Sa décision bloquait dès lors tant les droits de douane imposés au Canada, au Mexique et à la Chine que les droits de douane « réciproques » imposés début avril à l’égard de plusieurs pays.
Le gouvernement avait déposé dans la foulée une requête, consultée par l’Agence France-Presse (AFP), annonçant être prêt à se tourner vers la Cour suprême pour obtenir dès vendredi cette suspension temporaire.
Mais une cour d’appel a accédé à la demande du gouvernement, précisant aussi son intention de joindre les deux procédures, initiées d’un côté par des petites entreprises et de l’autre par une coalition d’Etats américains.
« Nous sommes très satisfaits de cette décision, nous l’attendions », s’est félicité Kevin Hassett, le principal conseiller économique de Donald Trump, sur la chaîne Fox News, « ils comprennent que nous devons rendre sa grandeur à l’Amérique grâce à des accords commerciaux équitables », en référence au célèbre slogan du président.

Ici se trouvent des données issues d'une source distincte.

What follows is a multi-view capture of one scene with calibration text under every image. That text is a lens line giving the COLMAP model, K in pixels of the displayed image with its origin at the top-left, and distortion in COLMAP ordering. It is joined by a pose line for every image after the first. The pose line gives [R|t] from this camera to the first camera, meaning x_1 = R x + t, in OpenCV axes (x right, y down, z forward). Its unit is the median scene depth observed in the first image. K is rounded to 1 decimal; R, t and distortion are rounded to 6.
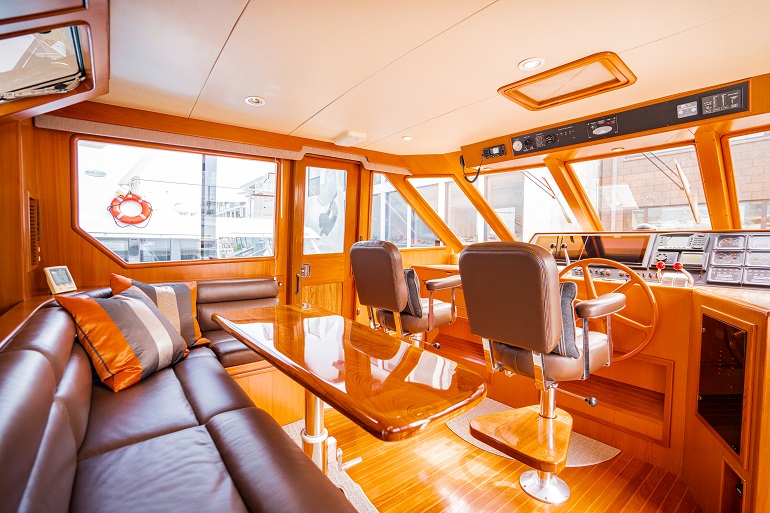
lens RADIAL K [[359.3, 0, 385.0], [0, 359.3, 256.5], [0, 0, 1]] dist [-0.058629, 0.026535]
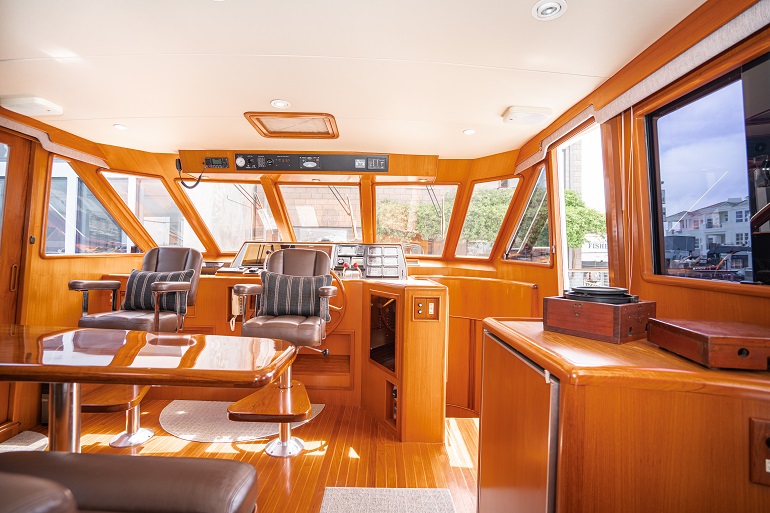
lens RADIAL K [[359.3, 0, 385.0], [0, 359.3, 256.5], [0, 0, 1]] dist [-0.058629, 0.026535]
pose [[0.621021, 0.011628, 0.783707, -0.246904], [0.020612, 0.999302, -0.031160, 0.034734], [-0.783523, 0.035504, 0.620348, -0.046427]]
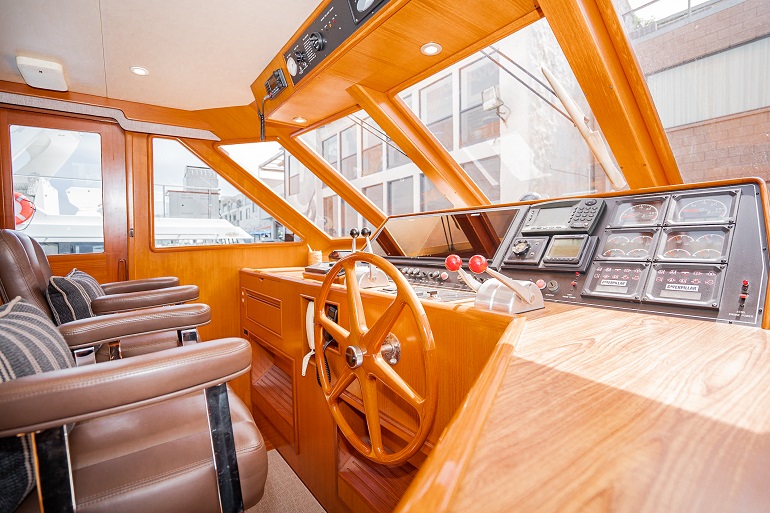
lens RADIAL K [[359.3, 0, 385.0], [0, 359.3, 256.5], [0, 0, 1]] dist [-0.058629, 0.026535]
pose [[0.998741, -0.017566, -0.046990, 0.628325], [0.017370, 0.999839, -0.004571, 0.015520], [0.047063, 0.003749, 0.998885, 0.468799]]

Des décrets qui « outrepassent les pouvoirs accordés au président »
Après la décision en première instance, la Chine avait pressé les Etats-Unis d’« annuler totalement les droits de douane unilatéraux injustifiés », par la voix d’une porte-parole du ministère du Commerce.

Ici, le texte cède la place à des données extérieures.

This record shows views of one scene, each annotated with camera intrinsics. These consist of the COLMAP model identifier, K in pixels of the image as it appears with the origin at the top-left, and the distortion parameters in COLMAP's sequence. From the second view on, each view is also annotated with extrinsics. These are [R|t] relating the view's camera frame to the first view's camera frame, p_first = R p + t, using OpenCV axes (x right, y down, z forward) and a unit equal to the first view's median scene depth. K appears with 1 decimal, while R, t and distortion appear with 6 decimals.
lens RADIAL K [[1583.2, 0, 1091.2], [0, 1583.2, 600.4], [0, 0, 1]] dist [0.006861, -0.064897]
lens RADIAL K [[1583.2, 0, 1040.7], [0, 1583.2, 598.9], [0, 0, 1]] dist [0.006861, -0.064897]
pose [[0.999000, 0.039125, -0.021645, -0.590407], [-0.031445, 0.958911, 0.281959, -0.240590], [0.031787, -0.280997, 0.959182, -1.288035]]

Le Premier ministre canadien Mark Carney avait de son côté salué la suspension de ces droits de douane « illégaux et injustifiés » selon lui. Mais « nous estimons que notre relation commerciale avec les Etats-Unis est toujours profondément menacée » par les droits de douane toujours appliqués sur l’acier et l’aluminium ou le secteur automobile, a-t-il ajouté devant le Parlement, disant espérer « renforcer la collaboration avec des partenaires commerciaux fiables et des alliés partout dans le monde ».
Dans le détail, les juges de première instance considéraient que le président ne pouvait invoquer la loi d’urgence économique de 1977 (IEEPA) pour instituer par décret « une surtaxe illimitée sur les produits provenant de quasiment tous les pays », selon la décision que l’AFP a pu consulter.
Pour ces magistrats, les décrets adoptés « outrepassent les pouvoirs accordés au président », ce texte lui permettant seulement « de prendre les sanctions économiques nécessaires en cas d’urgence pour combattre une menace “extraordinaire et inhabituelle” ». Toute interprétation qui lui délègue « une autorité illimitée sur les droits de douane est inconstitutionnelle », avaient insisté les juges.